Dollar Wars

by Elaine Schwartz    •    May 1, 2012

By Mira Korber, guest blogger.

Do you have a coin jar? I do. It is home to my quarters for NYC parking meters.

Now, imagine if the dollar bill didn’t exist, but a dollar coin did. Coin jars would probably hold more than just quarters.  Why? The “coin jar effect.” But before we talk about that, let’s look at the background story.

1. Sens. Tom Harkin (D) 0f Iowa, and John McCain (R) of Arizona are leading the charge to vanquish paper dollar bills from existence. Calling coins the more cost-effective (and vending machine friendly) option, they have proposed a bill eliminating paper bills in the one dollar denomination.

Worth noting: Harkin and McCain both hail from states that would profit from producing coins instead of bills.

2. Douglas Crane and “Americans for George” oppose the coin groupies, and say that paper dollars are better.

Also worth noting: Mr. Crane gives the behemoth paper company “Crane and Co.” its name. Said company produces the paper on which dollar bills are printed.

Here’s the funny part: both sides point to the same Government Accountability Office report. And within the report, you can see that coins last about 30 years and each costs about 15 cents to make, which is .5 cents/year.

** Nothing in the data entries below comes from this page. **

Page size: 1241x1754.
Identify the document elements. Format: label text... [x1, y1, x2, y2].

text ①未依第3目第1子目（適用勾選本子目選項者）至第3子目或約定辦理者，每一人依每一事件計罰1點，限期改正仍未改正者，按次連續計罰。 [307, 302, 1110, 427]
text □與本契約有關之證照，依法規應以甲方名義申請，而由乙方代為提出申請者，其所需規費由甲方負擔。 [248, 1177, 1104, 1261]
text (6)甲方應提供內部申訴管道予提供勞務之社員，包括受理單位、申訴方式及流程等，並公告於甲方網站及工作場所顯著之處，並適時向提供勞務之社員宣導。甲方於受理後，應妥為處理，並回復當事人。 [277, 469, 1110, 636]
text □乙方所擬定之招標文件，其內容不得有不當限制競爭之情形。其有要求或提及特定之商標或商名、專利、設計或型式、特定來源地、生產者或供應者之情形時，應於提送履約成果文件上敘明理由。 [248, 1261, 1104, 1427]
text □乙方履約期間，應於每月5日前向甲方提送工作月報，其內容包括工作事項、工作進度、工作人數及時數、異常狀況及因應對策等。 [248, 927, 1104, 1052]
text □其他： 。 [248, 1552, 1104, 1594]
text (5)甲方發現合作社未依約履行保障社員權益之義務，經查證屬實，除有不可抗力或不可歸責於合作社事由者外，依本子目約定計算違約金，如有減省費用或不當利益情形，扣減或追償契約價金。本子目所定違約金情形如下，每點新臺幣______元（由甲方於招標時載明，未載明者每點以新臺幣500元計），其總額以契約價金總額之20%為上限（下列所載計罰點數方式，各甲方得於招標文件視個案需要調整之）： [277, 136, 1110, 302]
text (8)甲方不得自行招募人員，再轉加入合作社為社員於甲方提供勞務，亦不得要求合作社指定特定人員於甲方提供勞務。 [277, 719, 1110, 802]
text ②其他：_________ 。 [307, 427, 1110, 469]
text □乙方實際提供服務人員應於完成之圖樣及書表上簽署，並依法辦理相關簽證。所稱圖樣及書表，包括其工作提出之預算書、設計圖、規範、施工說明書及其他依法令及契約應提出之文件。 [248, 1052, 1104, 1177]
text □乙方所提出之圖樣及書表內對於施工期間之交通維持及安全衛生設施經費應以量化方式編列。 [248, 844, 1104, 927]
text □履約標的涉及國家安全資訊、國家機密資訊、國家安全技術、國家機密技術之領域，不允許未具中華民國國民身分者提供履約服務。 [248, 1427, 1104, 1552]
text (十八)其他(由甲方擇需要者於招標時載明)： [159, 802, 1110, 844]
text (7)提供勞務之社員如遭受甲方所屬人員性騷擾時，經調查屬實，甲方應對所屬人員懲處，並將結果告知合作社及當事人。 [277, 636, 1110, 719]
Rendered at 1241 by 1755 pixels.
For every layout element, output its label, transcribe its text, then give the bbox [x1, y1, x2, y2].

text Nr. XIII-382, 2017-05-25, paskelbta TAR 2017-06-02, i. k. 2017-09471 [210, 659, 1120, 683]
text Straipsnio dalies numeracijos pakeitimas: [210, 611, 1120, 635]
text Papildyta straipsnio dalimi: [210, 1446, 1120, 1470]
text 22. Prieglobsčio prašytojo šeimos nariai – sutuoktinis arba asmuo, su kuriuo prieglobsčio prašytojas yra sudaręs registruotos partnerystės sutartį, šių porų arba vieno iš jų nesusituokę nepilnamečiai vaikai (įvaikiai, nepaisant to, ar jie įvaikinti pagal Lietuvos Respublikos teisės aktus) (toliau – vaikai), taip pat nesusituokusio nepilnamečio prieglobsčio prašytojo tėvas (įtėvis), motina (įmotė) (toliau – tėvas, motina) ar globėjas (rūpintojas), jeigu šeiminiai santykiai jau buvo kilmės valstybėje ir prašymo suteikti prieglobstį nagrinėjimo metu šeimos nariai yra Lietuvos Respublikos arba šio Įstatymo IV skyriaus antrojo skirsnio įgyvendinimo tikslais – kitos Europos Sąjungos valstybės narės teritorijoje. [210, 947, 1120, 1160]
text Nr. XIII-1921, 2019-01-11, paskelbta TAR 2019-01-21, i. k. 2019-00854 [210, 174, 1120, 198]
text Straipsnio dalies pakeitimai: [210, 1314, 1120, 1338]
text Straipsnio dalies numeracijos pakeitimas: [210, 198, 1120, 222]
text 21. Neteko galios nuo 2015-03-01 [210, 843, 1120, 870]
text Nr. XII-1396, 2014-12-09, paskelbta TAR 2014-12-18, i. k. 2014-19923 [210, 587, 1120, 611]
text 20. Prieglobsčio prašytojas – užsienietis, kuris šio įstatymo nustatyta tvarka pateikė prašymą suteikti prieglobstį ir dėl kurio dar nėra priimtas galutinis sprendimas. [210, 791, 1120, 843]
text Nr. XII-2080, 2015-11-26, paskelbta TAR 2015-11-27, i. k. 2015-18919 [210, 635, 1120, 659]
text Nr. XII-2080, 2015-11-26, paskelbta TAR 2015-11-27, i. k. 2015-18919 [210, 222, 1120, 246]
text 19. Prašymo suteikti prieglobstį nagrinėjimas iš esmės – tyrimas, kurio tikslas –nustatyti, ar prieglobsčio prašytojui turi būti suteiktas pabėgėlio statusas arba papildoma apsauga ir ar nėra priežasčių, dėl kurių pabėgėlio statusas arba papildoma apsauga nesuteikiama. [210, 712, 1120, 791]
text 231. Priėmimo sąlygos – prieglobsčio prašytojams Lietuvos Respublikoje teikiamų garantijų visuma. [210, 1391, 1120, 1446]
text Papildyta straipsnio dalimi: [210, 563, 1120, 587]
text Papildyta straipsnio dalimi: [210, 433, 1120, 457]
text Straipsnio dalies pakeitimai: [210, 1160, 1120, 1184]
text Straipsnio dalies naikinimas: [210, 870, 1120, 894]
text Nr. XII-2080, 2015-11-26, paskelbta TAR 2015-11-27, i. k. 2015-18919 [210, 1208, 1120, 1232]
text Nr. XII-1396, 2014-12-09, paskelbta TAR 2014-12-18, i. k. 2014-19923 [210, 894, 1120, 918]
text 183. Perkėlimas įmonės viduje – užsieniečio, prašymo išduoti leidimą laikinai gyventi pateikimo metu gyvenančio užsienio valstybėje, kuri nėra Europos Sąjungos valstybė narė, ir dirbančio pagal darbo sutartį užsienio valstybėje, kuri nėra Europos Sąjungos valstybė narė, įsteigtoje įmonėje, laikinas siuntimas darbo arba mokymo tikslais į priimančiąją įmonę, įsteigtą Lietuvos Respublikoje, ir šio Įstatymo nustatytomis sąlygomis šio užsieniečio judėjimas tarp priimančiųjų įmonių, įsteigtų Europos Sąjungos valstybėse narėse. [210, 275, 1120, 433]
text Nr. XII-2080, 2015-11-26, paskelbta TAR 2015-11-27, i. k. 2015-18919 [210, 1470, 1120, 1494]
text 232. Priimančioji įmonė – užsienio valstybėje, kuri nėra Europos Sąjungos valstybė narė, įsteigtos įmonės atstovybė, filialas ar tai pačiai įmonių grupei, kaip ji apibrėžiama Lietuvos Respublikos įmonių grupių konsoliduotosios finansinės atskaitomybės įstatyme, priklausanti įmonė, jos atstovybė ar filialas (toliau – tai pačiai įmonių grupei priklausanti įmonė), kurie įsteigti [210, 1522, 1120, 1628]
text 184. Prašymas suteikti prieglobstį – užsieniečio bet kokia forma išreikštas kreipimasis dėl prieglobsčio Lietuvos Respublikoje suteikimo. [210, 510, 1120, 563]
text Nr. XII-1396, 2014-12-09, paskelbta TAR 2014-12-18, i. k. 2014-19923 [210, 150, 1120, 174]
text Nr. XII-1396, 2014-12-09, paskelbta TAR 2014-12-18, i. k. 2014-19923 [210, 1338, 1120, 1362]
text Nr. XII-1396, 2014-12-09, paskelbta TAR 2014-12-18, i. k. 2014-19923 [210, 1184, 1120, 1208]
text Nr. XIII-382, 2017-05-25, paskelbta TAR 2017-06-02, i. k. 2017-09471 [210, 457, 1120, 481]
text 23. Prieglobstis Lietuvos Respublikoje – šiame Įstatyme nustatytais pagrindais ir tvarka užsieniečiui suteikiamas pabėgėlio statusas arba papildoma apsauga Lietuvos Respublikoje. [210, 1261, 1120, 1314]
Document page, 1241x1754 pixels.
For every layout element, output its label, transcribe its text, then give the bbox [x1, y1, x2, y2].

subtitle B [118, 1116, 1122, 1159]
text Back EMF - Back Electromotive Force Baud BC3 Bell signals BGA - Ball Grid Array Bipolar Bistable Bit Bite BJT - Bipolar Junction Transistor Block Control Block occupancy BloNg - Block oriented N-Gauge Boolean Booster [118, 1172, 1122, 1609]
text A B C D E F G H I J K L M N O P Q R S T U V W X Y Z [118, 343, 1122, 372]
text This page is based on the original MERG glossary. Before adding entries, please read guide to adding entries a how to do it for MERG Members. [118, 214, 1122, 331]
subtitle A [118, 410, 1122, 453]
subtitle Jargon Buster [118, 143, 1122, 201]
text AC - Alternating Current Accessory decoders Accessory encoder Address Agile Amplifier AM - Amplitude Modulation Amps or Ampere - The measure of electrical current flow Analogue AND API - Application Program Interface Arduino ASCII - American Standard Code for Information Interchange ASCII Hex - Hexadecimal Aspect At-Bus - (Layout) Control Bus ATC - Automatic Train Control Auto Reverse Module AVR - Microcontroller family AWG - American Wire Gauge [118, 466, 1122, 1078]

Each bank note lasts about 4.5 years and costs about 2.7 cents to make, which is .6 cents/year.

Enter the “coin jar” effect. People simply don’t like carrying around a pocket of jangling change. So they put it into a jar, where it either sits idly, or perhaps feeds a few meters. For example, in Canada and the UK, the government had to produce 50% more one dollar coins than it did with dollar bills, simply because people stuffed their coins into jars and didn’t use them.

Paper starts looking more attractive, yes?

But here’s another twist: the very same GAO report recommends switching to coins, which would yield $4.4 billion net benefit to the government over 30 years, thanks to “seignorage.”

Seignorage is extra profit the government makes by putting more money into circulation. By buying bonds, the Fed releases its dollars into usage. Then, those bonds accumulate interest, which outweighs the cost of producing the dollars; there’s the seignorage, or extra money turned over to the government. Returning to the “coin jar effect,” more coins mean more interest, which means more seignorage and government profits.

According to Wake Forest University economist Robert Whaples, “The government can make profits in all sorts of bad ways.” He (and other economists) think seignorage is one of these “bad ways,” because here, an individual’s loss is government’s gain.

So, according to the economists, it looks like dollar bills “win” the bills/coins war.

The Bottom Line: Finally, this lobbying war over coins vs. bills points to one question: how should the US government make money? The “coin jar effect” doesn’t seem to hold the answer.

Most source material for this post can be found on NPR – here and here. The Washington Post pro-coin editorial is here. And the GAO report, here.